There's a good short story in here, if you just focus on the Heidel bits and then stop reading once he goes all vengeful and Old Testamenty, but the rest of the novel simply isn't developed at all. Overall, the book just isn't worth it.
~
On the other hand, Matheson does have Neville angst about his sexual drives a lot. Neville struggles with the fact that he has wants and needs like all other men but doesn't have anyone to help him take care of them. Masturbation doesn't seem to be on the cards. The female vampires flash him whenever he peeks outside in the hope of luring him out, and occasionally he is tempted to go outside. Matheson doesn't quite seem to get that knowing that the woman who's flapping her bits at you outside is a) diseased, b) possibly dead, and c) going to kill you if you approach her is going to be a perfectly sufficient bonerkill for most men.

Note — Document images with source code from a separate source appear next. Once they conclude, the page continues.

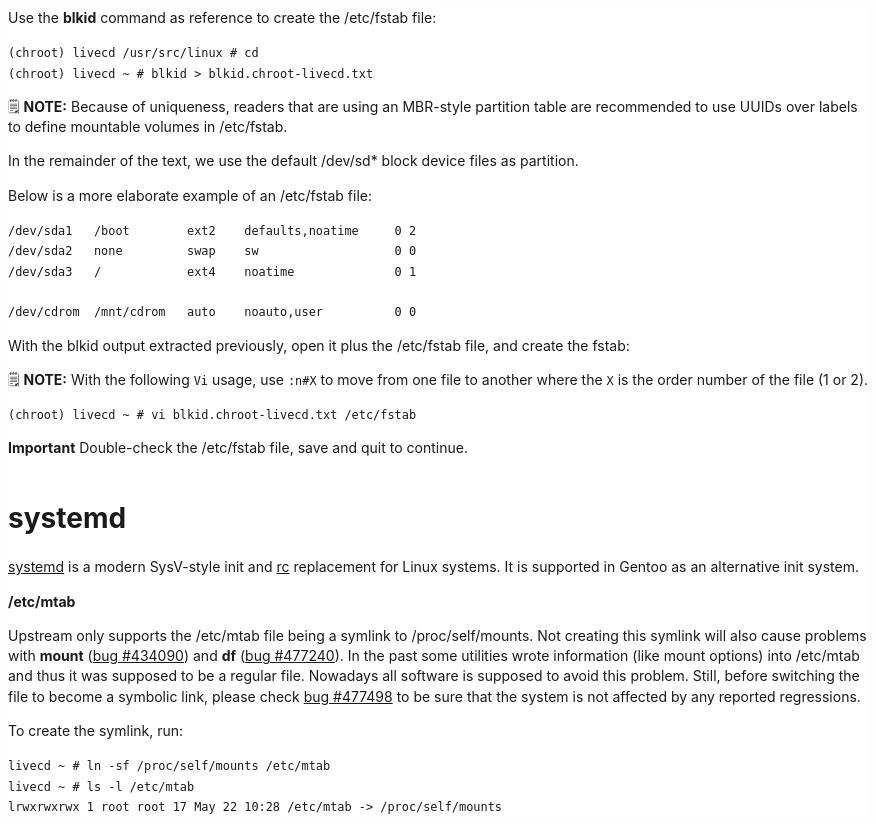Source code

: Use the **blkid** command as reference to create the /etc/fstab file:

```
(chroot) livecd /usr/src/linux # cd
(chroot) livecd ~ # blkid > blkid.chroot-livecd.txt
```

🗒️ **NOTE:**
Because of uniqueness, readers that are using an MBR-style partition table are recommended to use UUIDs over labels to define mountable volumes in /etc/fstab.

In the remainder of the text, we use the default /dev/sd* block device files as partition.

Below is a more elaborate example of an /etc/fstab file:

```
/dev/sda1   /boot        ext2    defaults,noatime     0 2
/dev/sda2   none         swap    sw                   0 0
/dev/sda3   /            ext4    noatime              0 1
  
/dev/cdrom  /mnt/cdrom   auto    noauto,user          0 0
```

With the blkid output extracted previously, open it plus the /etc/fstab file, and create the fstab:

🗒️ **NOTE:**
With the following `Vi` usage, use `:n#X` to move from one file to another where the `X` is the order number of the file (1 or 2).

```
(chroot) livecd ~ # vi blkid.chroot-livecd.txt /etc/fstab
```

**Important**
Double-check the /etc/fstab file, save and quit to continue.

# systemd

[systemd](https://wiki.gentoo.org/wiki/Systemd) is a modern SysV-style init and [rc](https://wiki.gentoo.org/wiki/Rc) replacement for Linux systems. It is supported in Gentoo as an alternative init system.

**/etc/mtab**

Upstream only supports the /etc/mtab file being a symlink to /proc/self/mounts. Not creating this symlink will also cause problems with **mount** ([bug #434090](https://bugs.gentoo.org/show_bug.cgi?id=434090)) and **df** ([bug #477240](https://bugs.gentoo.org/show_bug.cgi?id=477240)). In the past some utilities wrote information (like mount options) into /etc/mtab and thus it was supposed to be a regular file. Nowadays all software is supposed to avoid this problem. Still, before switching the file to become a symbolic link, please check [bug #477498](https://bugs.gentoo.org/show_bug.cgi?id=477498) to be sure that the system is not affected by any reported regressions.

To create the symlink, run:

```
livecd ~ # ln -sf /proc/self/mounts /etc/mtab
livecd ~ # ls -l /etc/mtab 
lrwxrwxrwx 1 root root 17 May 22 10:28 /etc/mtab -> /proc/self/mounts
```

To Die In Italbar, on the other hand, has a female love interest who was mistreated and discriminated against because of her background (she grew up on a world belonging to a galactic empire opposed to that which she hails from). The only job open to her is prostitution. Oh no! But wait, it's okay, because she's a dominatrix, because beating people is how she copes with her overwhelming hatred of society. And later on all it takes is the love of a good man to redeem her.
So again, I Am Legend wins by a mile.
As for To Die In Italbar, I'm just going to say oh dear!